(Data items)
══════════
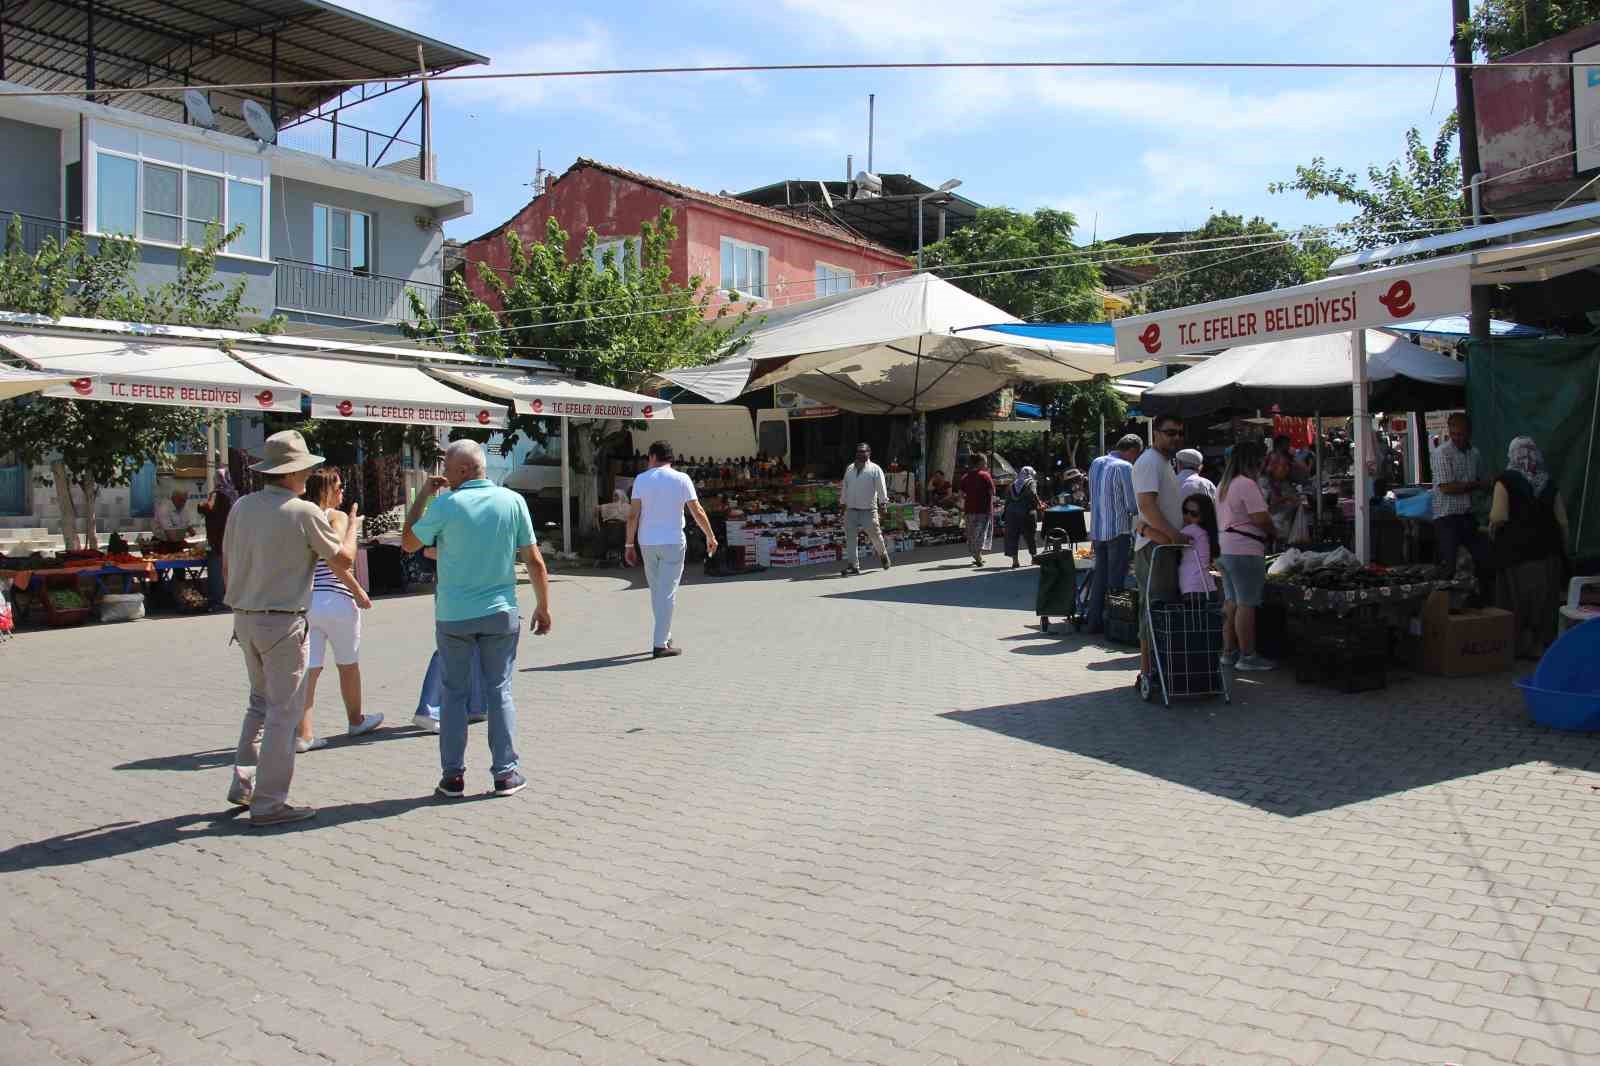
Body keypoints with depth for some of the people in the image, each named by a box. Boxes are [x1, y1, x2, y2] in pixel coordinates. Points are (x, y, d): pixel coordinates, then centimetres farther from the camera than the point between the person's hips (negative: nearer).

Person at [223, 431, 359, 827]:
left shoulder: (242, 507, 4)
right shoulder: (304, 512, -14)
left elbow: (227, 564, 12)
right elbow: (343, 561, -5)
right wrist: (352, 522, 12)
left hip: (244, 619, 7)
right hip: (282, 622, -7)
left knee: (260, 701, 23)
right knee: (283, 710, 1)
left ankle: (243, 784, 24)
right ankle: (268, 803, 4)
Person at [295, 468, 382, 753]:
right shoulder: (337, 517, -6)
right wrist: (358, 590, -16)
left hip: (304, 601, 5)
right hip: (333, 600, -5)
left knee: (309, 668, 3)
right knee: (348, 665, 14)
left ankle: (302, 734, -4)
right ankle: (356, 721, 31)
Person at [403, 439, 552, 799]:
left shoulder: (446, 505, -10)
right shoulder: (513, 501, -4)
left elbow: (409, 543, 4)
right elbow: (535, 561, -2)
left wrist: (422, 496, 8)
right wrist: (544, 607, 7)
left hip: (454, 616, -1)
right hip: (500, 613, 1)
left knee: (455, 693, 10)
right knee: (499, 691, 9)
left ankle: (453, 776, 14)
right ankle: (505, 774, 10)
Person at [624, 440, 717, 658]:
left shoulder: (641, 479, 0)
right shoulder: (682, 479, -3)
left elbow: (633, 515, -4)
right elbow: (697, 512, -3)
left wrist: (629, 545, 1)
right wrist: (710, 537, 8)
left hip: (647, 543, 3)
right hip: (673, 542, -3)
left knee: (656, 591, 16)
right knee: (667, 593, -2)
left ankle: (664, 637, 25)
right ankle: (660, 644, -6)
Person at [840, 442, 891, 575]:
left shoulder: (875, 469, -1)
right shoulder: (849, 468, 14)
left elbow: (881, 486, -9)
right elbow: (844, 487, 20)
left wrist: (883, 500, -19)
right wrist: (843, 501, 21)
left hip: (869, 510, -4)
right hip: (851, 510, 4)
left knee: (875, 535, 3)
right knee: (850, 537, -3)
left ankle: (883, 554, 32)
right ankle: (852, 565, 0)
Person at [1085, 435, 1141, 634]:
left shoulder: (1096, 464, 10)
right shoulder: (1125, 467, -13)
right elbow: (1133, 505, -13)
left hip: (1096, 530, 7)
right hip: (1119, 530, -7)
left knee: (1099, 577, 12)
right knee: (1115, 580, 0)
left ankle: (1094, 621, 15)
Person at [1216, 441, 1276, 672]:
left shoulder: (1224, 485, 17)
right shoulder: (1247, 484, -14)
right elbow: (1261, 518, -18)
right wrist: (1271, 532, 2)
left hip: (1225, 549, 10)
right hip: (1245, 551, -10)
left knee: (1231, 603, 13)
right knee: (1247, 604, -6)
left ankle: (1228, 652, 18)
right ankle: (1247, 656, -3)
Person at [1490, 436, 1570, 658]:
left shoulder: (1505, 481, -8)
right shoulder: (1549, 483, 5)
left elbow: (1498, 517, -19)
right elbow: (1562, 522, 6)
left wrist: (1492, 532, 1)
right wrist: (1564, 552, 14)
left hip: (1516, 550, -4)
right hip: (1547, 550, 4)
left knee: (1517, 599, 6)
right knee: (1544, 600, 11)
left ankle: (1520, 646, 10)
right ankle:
══════════
▶ Work task: The pictures stay out of the copy. Set down the entries above precisely.

▶ Exercise result:
Body keypoints with depth for some of the people in the image, each named by a box. Boxes are [x1, y1, x2, y2] in pixel coordinates. Points are (x, y, d): pixel coordinates, then centimetres farther from the camera than the point between the person's hips (negative: nearer).

Person at [223, 431, 359, 827]:
left shoulder: (242, 507, 4)
right shoulder: (304, 512, -14)
left elbow: (227, 564, 12)
right elbow: (343, 561, -5)
right wrist: (352, 522, 12)
left hip: (244, 619, 7)
right hip: (282, 622, -7)
left knee: (260, 701, 23)
right knee: (283, 710, 1)
left ankle: (243, 784, 24)
right ankle: (268, 803, 4)
Person at [295, 468, 382, 753]:
right shoulder: (337, 517, -6)
right wrist: (358, 590, -16)
left hip: (304, 601, 5)
right hip: (333, 600, -5)
left knee: (309, 668, 3)
right knee: (348, 665, 14)
left ankle: (302, 734, -4)
right ankle: (356, 721, 31)
Person at [403, 439, 552, 799]:
left shoulder: (446, 505, -10)
right shoulder: (513, 501, -4)
left elbow: (409, 543, 4)
right elbow: (535, 561, -2)
left wrist: (422, 496, 8)
right wrist: (544, 607, 7)
left hip: (454, 616, -1)
right hip: (500, 613, 1)
left knee: (455, 693, 10)
right knee: (499, 691, 9)
left ankle: (453, 776, 14)
right ankle: (505, 774, 10)
Person at [624, 440, 717, 658]:
left shoulder: (641, 479, 0)
right shoulder: (682, 479, -3)
left elbow: (633, 515, -4)
right elbow: (697, 512, -3)
left wrist: (629, 545, 1)
right wrist: (710, 537, 8)
left hip: (647, 543, 3)
right hip: (673, 542, -3)
left knee: (656, 591, 16)
right knee: (667, 593, -2)
left ankle: (664, 637, 25)
right ankle: (660, 644, -6)
Person at [840, 442, 891, 575]:
left shoulder: (875, 469, -1)
right shoulder: (849, 468, 14)
left elbow: (881, 486, -9)
right elbow: (844, 487, 20)
left wrist: (883, 500, -19)
right wrist: (843, 501, 21)
left hip: (869, 510, -4)
right hip: (851, 510, 4)
left knee: (875, 535, 3)
right knee: (850, 537, -3)
left ankle: (883, 554, 32)
right ankle: (852, 565, 0)
Person at [1085, 435, 1141, 634]:
left shoulder: (1096, 464, 10)
right shoulder: (1125, 467, -13)
right elbow: (1133, 505, -13)
left hip: (1096, 530, 7)
right hip: (1119, 530, -7)
left knee: (1099, 577, 12)
right knee: (1115, 580, 0)
left ankle: (1094, 621, 15)
Person at [1216, 441, 1276, 672]:
left shoulder: (1224, 485, 17)
right shoulder: (1247, 484, -14)
right elbow: (1261, 518, -18)
right wrist: (1271, 532, 2)
left hip: (1225, 549, 10)
right hip: (1245, 551, -10)
left knee: (1231, 603, 13)
right knee: (1247, 604, -6)
left ankle: (1228, 652, 18)
right ankle: (1247, 656, -3)
Person at [1490, 436, 1570, 658]:
left shoulder: (1505, 481, -8)
right shoulder: (1549, 483, 5)
left elbow: (1498, 517, -19)
right elbow: (1562, 522, 6)
left wrist: (1492, 532, 1)
right wrist: (1564, 552, 14)
left hip: (1516, 550, -4)
right hip: (1547, 550, 4)
left knee: (1517, 599, 6)
right knee: (1544, 600, 11)
left ankle: (1520, 646, 10)
right ankle:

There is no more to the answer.